MarkChrisE2091 · Answer 57 · Sat Dec 23 2023 20:51:30 GMT+0800 (China Standard Time)

Any new update?

Fangjun Kuang · Answer 58 · Sun Dec 31 2023 22:41:13 GMT+0800 (China Standard Time)

Any plan to a port of coqui-ai engine for android? TTS on android is very robotic (espeak, rhvoice, festival lite).

@paolo-caroni

We have supported it in k2-fsa/sherpa-onnx#508

The following is a YouTube video
https://www.youtube.com/watch?v=33QYuVzDORA

You can use all coqui-ai/TTS models and piper models listed in
https://github.com/k2-fsa/sherpa-onnx/releases/tag/tts-models
with k2-fsa/sherpa-onnx#508

ер · Answer 59 · Mon Apr 29 2024 23:19:43 GMT+0800 (China Standard Time)

hi guys, why?

upd: found https://twitter.com/_josh_meyer_/status/1742522906041635166

Nikoru · Answer 60 · Mon Apr 29 2024 23:34:26 GMT+0800 (China Standard Time)

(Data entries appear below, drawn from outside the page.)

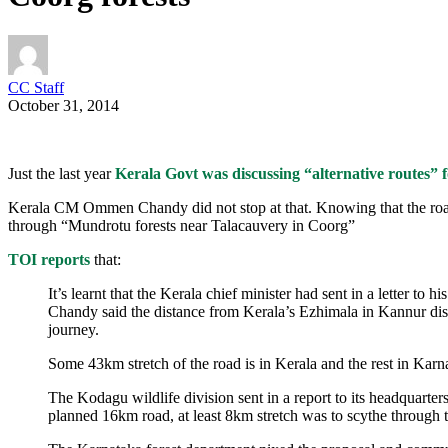
CC Staff
October 31, 2014
Just the last year
Kerala Govt was discussing “alternative routes” for
Kerala CM Ommen Chandy did not stop at that. Knowing that the roa
through “Mundrotu forests near Talacauvery in Coorg”
TOI reports
that:
It’s learnt that the Kerala chief minister had sent in a letter t
Chandy said the distance from Kerala’s Ezhimala in Kannur dis
journey.
Some 43km stretch of the road is in Kerala and the rest in Karn
The Kodagu wildlife division sent in a report to its headquarter
planned 16km road, at least 8km stretch was to scythe through 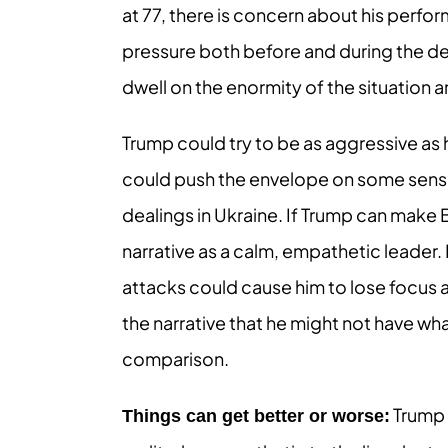
at 77, there is concern about his perfo
pressure both before and during the d
dwell on the enormity of the situation a
Trump could try to be as aggressive as
could push the envelope on some sensiti
dealings in Ukraine. If Trump can make
narrative as a calm, empathetic leader. 
attacks could cause him to lose focus 
the narrative that he might not have wh
comparison.
Trump 
Things can get better or worse: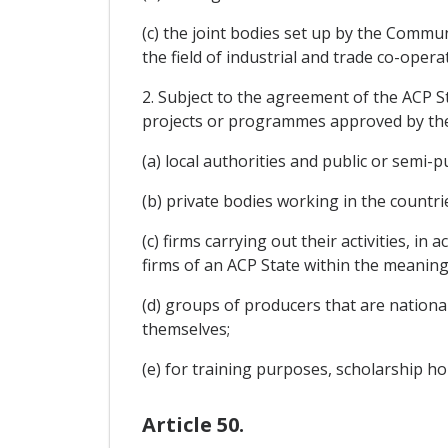
(c) the joint bodies set up by the Communi
the field of industrial and trade co-opera
2. Subject to the agreement of the ACP St
projects or programmes approved by the 
(a) local authorities and public or semi-
(b) private bodies working in the countr
(c) firms carrying out their activities,
firms of an ACP State within the meaning 
(d) groups of producers that are nationa
themselves;
(e) for training purposes, scholarship ho
Article 50.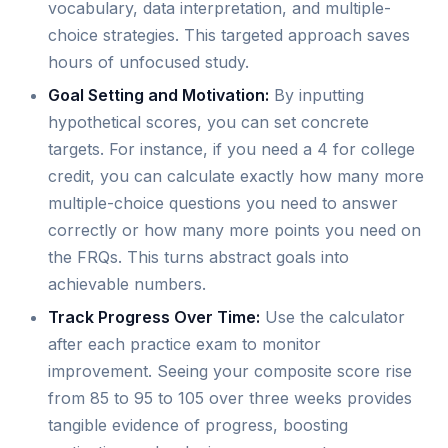
vocabulary, data interpretation, and multiple-
choice strategies. This targeted approach saves
hours of unfocused study.
Goal Setting and Motivation:
By inputting
hypothetical scores, you can set concrete
targets. For instance, if you need a 4 for college
credit, you can calculate exactly how many more
multiple-choice questions you need to answer
correctly or how many more points you need on
the FRQs. This turns abstract goals into
achievable numbers.
Track Progress Over Time:
Use the calculator
after each practice exam to monitor
improvement. Seeing your composite score rise
from 85 to 95 to 105 over three weeks provides
tangible evidence of progress, boosting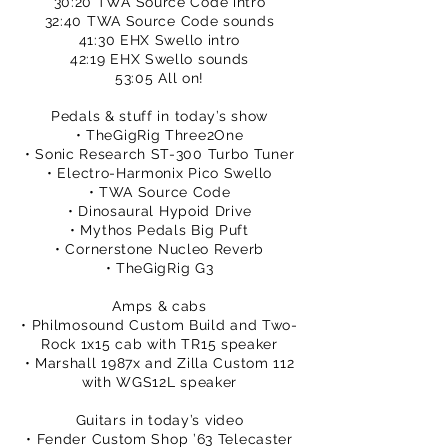
30:20 TWA Source Code intro
32:40 TWA Source Code sounds
41:30 EHX Swello intro
42:19 EHX Swello sounds
53:05 All on!
Pedals & stuff in today’s show
• TheGigRig Three2One
• Sonic Research ST-300 Turbo Tuner
• Electro-Harmonix Pico Swello
• TWA Source Code
• Dinosaural Hypoid Drive
• Mythos Pedals Big Puft
• Cornerstone Nucleo Reverb
• TheGigRig G3
Amps & cabs
• Philmosound Custom Build and Two-
Rock 1x15 cab with TR15 speaker
• Marshall 1987x and Zilla Custom 112
with WGS12L speaker
Guitars in today’s video
• Fender Custom Shop ’63 Telecaster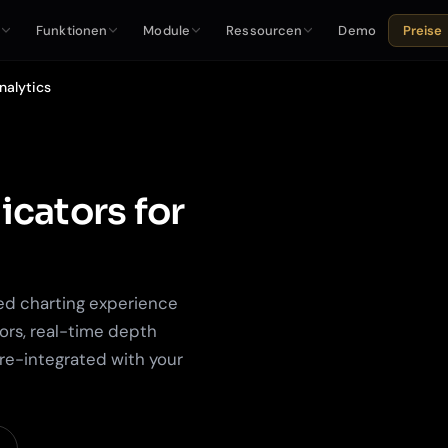
e
Funktionen
Module
Ressourcen
Demo
Preise
nalytics
icators for
ed charting experience
ors, real-time depth
pre-integrated with your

Their ability to exist and be profitable was dependent on how much better their tech was compared to everyone else. It may not feel like it, but we are in the middle of an AI singularity. Coqui's business model might have stood a chance if they started with this tech 5 years earlier, but it was probably too little too late. Eleven labs is probably eating their lunch :/

angadkwatra73 · Answer 61 · Mon Jun 24 2024 17:26:54 GMT+0800 (China Standard Time)

Can we still use their product well, even though they have shut down?

Enno Hermann · Answer 62 · Mon Jun 24 2024 18:30:24 GMT+0800 (China Standard Time)

Can we still use their product well, even though they have shut down?

You can still use the code and models (within the license terms). We also maintain a fork that has a bunch of bug fixes and other small updates.